What happened is her biological dad had promised $6,000 a year, and that fell through at the last moment. He’s been regularly contributing more than that to her education, so it wasn’t expected that he couldn’t do it. I thought financially he could do double that, so it never occurred to me there’d be a problem. However, he’s going through some major financial trouble right now, and no one, not even him, I think, realized how bad the situation was until very recently. I’m 99% sure by the time she’s an upperclassman he will be able to help to some extent, but he can’t do anything right now. It’s created a big mess at the worse possible time. We’ve discussed a gap year to give time to get everything financially sorted out, but there’s a number of reasons that’s not a good idea.

I agree with @Schadret if you would are the schools it might help people give advice.

You keep mentioning your daughter’s “biological family.” Is she adopted or do you have legal guardianship of some sort? I ask because once she starts college they can’t discuss her business with you unless there are signed release forms.
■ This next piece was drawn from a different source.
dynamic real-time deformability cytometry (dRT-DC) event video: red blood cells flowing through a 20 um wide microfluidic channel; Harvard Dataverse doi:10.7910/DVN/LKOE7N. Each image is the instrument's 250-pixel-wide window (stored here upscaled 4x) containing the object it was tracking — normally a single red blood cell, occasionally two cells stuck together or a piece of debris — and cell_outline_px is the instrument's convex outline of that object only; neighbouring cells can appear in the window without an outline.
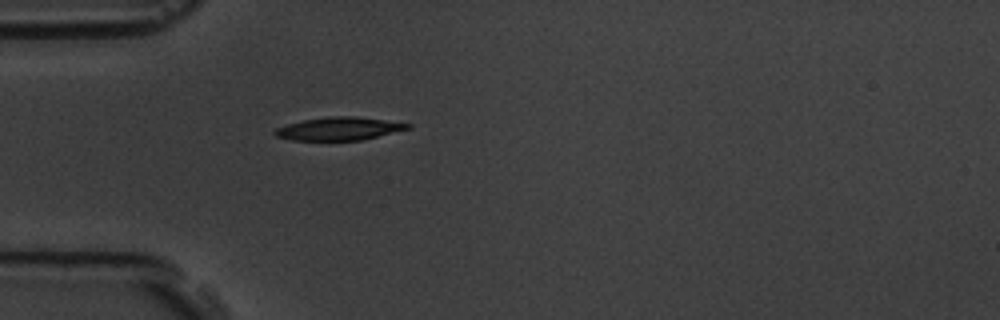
{"species": "common noctule bat (a hibernating species)", "species_latin": "Nyctalus noctula", "temperature_condition": "room temperature", "stored_images_in_passage": 1, "camera_frame_rate_fps": 3000, "um_per_image_px": 0.085, "animal": {"sex": "male", "body_mass_g": 19.5, "forearm_length_mm": 54.6}, "frame": {"image": 1, "passage_image": 1, "time_ms": 0.0, "image_size_px": [1000, 320], "cell_outline_px": [[412, 128], [360, 140], [292, 140], [276, 136], [272, 132], [276, 128], [288, 124], [304, 120], [332, 116], [356, 116], [412, 124]], "centroid_in_image_um": [28.82, 10.94], "position_along_channel_um": 56.2, "area_um2": 17.63}}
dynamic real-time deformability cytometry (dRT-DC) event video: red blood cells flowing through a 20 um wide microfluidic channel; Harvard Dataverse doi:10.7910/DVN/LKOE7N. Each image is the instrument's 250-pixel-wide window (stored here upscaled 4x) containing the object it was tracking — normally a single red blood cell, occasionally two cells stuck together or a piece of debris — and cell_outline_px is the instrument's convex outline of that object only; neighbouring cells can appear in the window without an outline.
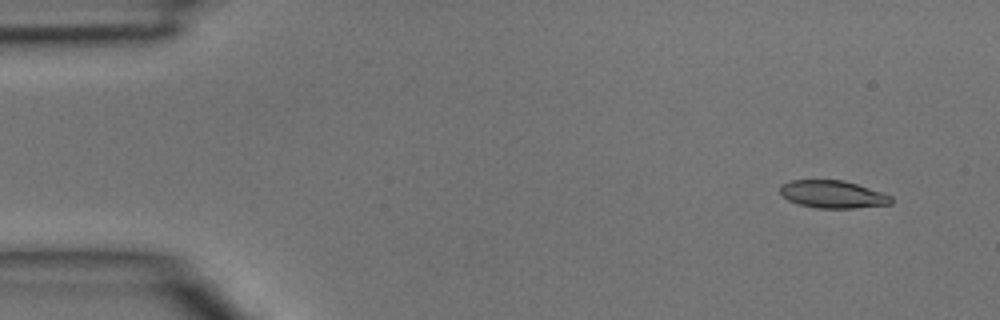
{"species": "common noctule bat (a hibernating species)", "species_latin": "Nyctalus noctula", "temperature_condition": "room temperature", "stored_images_in_passage": 4, "camera_frame_rate_fps": 3000, "um_per_image_px": 0.085, "animal": {"sex": "male", "body_mass_g": 15.6}, "frame": {"image": 1, "passage_image": 1, "time_ms": 0.0, "image_size_px": [1000, 320], "cell_outline_px": [[892, 204], [852, 208], [816, 208], [796, 204], [788, 200], [780, 192], [780, 184], [792, 180], [844, 180], [892, 196]], "centroid_in_image_um": [70.75, 16.52], "position_along_channel_um": 14.3, "area_um2": 17.8}}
I agree it would be more helpful if you named the schools. Not all students who are awarded Work Study are able to find a WS job. They have to apply once they get to campus. Larger schools may have more options.

@austinmshauri

It’s a really complicated situation I don’t feel comfortable discussing online, but I’ve always had POA over her, so I’m very familiar with the legal side of things.

Thanks everyone who replied.

I’m still not sure what we are going to do, but we’ll figure something out. I really just wanted to make sure I wasn’t crazy for not pushing daughter toward the school where she basically has it all paid for verses the one where she’d need to work during the summers to make up what she’s short. In my mind, the difference in what you were getting for your money was worth it, and it looks like most of you agree with that, so we’ll see what she decides.